START Material to process

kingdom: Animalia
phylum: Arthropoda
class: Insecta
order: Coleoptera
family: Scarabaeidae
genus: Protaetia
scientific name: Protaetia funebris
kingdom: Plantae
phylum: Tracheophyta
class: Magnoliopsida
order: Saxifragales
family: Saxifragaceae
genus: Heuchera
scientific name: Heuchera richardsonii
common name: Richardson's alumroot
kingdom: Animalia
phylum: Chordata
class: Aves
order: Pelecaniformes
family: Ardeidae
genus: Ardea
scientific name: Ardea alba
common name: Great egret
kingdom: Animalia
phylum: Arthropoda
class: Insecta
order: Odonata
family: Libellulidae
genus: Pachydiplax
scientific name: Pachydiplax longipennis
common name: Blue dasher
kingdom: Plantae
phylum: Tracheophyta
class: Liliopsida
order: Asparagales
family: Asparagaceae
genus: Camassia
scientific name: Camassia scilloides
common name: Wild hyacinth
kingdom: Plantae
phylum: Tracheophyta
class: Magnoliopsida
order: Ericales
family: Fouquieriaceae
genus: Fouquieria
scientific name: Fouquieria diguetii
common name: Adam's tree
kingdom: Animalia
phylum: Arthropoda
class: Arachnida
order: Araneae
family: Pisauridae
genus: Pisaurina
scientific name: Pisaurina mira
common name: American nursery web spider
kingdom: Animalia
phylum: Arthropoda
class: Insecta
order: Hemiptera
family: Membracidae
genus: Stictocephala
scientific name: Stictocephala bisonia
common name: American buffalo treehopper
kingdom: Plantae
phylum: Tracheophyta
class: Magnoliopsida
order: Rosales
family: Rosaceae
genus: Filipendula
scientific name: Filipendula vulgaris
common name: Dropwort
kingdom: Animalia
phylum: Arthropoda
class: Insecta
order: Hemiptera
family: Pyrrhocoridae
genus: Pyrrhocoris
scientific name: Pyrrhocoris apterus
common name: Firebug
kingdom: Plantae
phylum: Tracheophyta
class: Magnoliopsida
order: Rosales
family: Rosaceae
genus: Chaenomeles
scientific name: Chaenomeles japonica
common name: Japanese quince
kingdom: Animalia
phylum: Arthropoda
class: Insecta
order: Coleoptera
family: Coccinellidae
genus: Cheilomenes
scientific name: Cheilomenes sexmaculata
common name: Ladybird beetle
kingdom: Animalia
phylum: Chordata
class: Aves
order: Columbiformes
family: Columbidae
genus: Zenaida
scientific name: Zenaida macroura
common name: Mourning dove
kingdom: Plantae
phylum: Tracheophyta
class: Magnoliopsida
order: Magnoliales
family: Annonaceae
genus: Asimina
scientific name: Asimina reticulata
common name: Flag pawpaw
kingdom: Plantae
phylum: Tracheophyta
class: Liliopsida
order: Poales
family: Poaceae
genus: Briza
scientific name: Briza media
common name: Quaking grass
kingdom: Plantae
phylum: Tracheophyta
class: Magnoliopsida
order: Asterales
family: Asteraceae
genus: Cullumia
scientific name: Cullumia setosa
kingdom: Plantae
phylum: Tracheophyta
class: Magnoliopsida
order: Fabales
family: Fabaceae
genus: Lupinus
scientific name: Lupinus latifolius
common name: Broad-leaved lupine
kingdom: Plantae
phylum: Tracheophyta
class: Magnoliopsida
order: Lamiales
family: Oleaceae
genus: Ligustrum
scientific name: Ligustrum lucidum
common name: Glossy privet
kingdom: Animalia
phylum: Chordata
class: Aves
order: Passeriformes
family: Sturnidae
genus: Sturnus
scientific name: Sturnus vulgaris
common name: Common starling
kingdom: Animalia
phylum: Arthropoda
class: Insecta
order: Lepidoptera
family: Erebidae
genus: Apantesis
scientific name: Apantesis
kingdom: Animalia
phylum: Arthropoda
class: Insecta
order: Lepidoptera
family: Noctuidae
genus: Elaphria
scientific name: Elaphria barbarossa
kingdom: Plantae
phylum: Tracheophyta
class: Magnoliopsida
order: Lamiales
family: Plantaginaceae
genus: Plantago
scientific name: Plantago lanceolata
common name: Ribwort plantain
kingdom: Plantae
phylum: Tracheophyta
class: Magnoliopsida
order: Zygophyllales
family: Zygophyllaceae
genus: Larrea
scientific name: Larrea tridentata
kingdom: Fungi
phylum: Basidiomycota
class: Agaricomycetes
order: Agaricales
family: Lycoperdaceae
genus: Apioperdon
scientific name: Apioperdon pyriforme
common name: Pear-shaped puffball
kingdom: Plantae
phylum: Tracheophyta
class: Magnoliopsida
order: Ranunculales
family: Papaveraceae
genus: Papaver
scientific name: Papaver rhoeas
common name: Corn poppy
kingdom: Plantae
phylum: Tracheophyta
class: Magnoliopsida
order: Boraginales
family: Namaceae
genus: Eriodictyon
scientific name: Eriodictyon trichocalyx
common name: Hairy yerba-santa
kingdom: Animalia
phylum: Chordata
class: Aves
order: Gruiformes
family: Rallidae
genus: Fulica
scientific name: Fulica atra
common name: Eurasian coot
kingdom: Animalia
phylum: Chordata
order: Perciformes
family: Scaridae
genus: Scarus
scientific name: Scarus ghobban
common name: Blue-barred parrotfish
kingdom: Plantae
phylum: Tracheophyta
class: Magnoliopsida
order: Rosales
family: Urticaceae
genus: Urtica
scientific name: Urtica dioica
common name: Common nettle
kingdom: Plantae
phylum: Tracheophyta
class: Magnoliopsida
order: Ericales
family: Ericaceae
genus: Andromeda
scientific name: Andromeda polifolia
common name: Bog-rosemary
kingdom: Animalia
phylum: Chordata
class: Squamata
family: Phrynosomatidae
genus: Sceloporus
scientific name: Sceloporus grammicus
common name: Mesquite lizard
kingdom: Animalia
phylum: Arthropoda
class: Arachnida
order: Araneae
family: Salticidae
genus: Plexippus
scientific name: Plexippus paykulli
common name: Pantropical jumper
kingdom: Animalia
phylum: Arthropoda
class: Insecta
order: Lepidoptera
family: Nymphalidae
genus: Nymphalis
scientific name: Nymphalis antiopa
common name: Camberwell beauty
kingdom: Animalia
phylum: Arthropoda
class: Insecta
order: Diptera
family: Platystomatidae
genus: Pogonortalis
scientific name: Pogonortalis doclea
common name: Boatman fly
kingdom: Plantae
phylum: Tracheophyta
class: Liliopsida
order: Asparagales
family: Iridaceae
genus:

END Material to process

• [Stated task] Please print the part of the lines that opens with the line containing "genus: Andromeda" and closes with the line containing "genus: Plexippus", with both end lines included and every character unchanged.

• [Correct output]
genus: Andromeda
scientific name: Andromeda polifolia
common name: Bog-rosemary
kingdom: Animalia
phylum: Chordata
class: Squamata
family: Phrynosomatidae
genus: Sceloporus
scientific name: Sceloporus grammicus
common name: Mesquite lizard
kingdom: Animalia
phylum: Arthropoda
class: Arachnida
order: Araneae
family: Salticidae
genus: Plexippus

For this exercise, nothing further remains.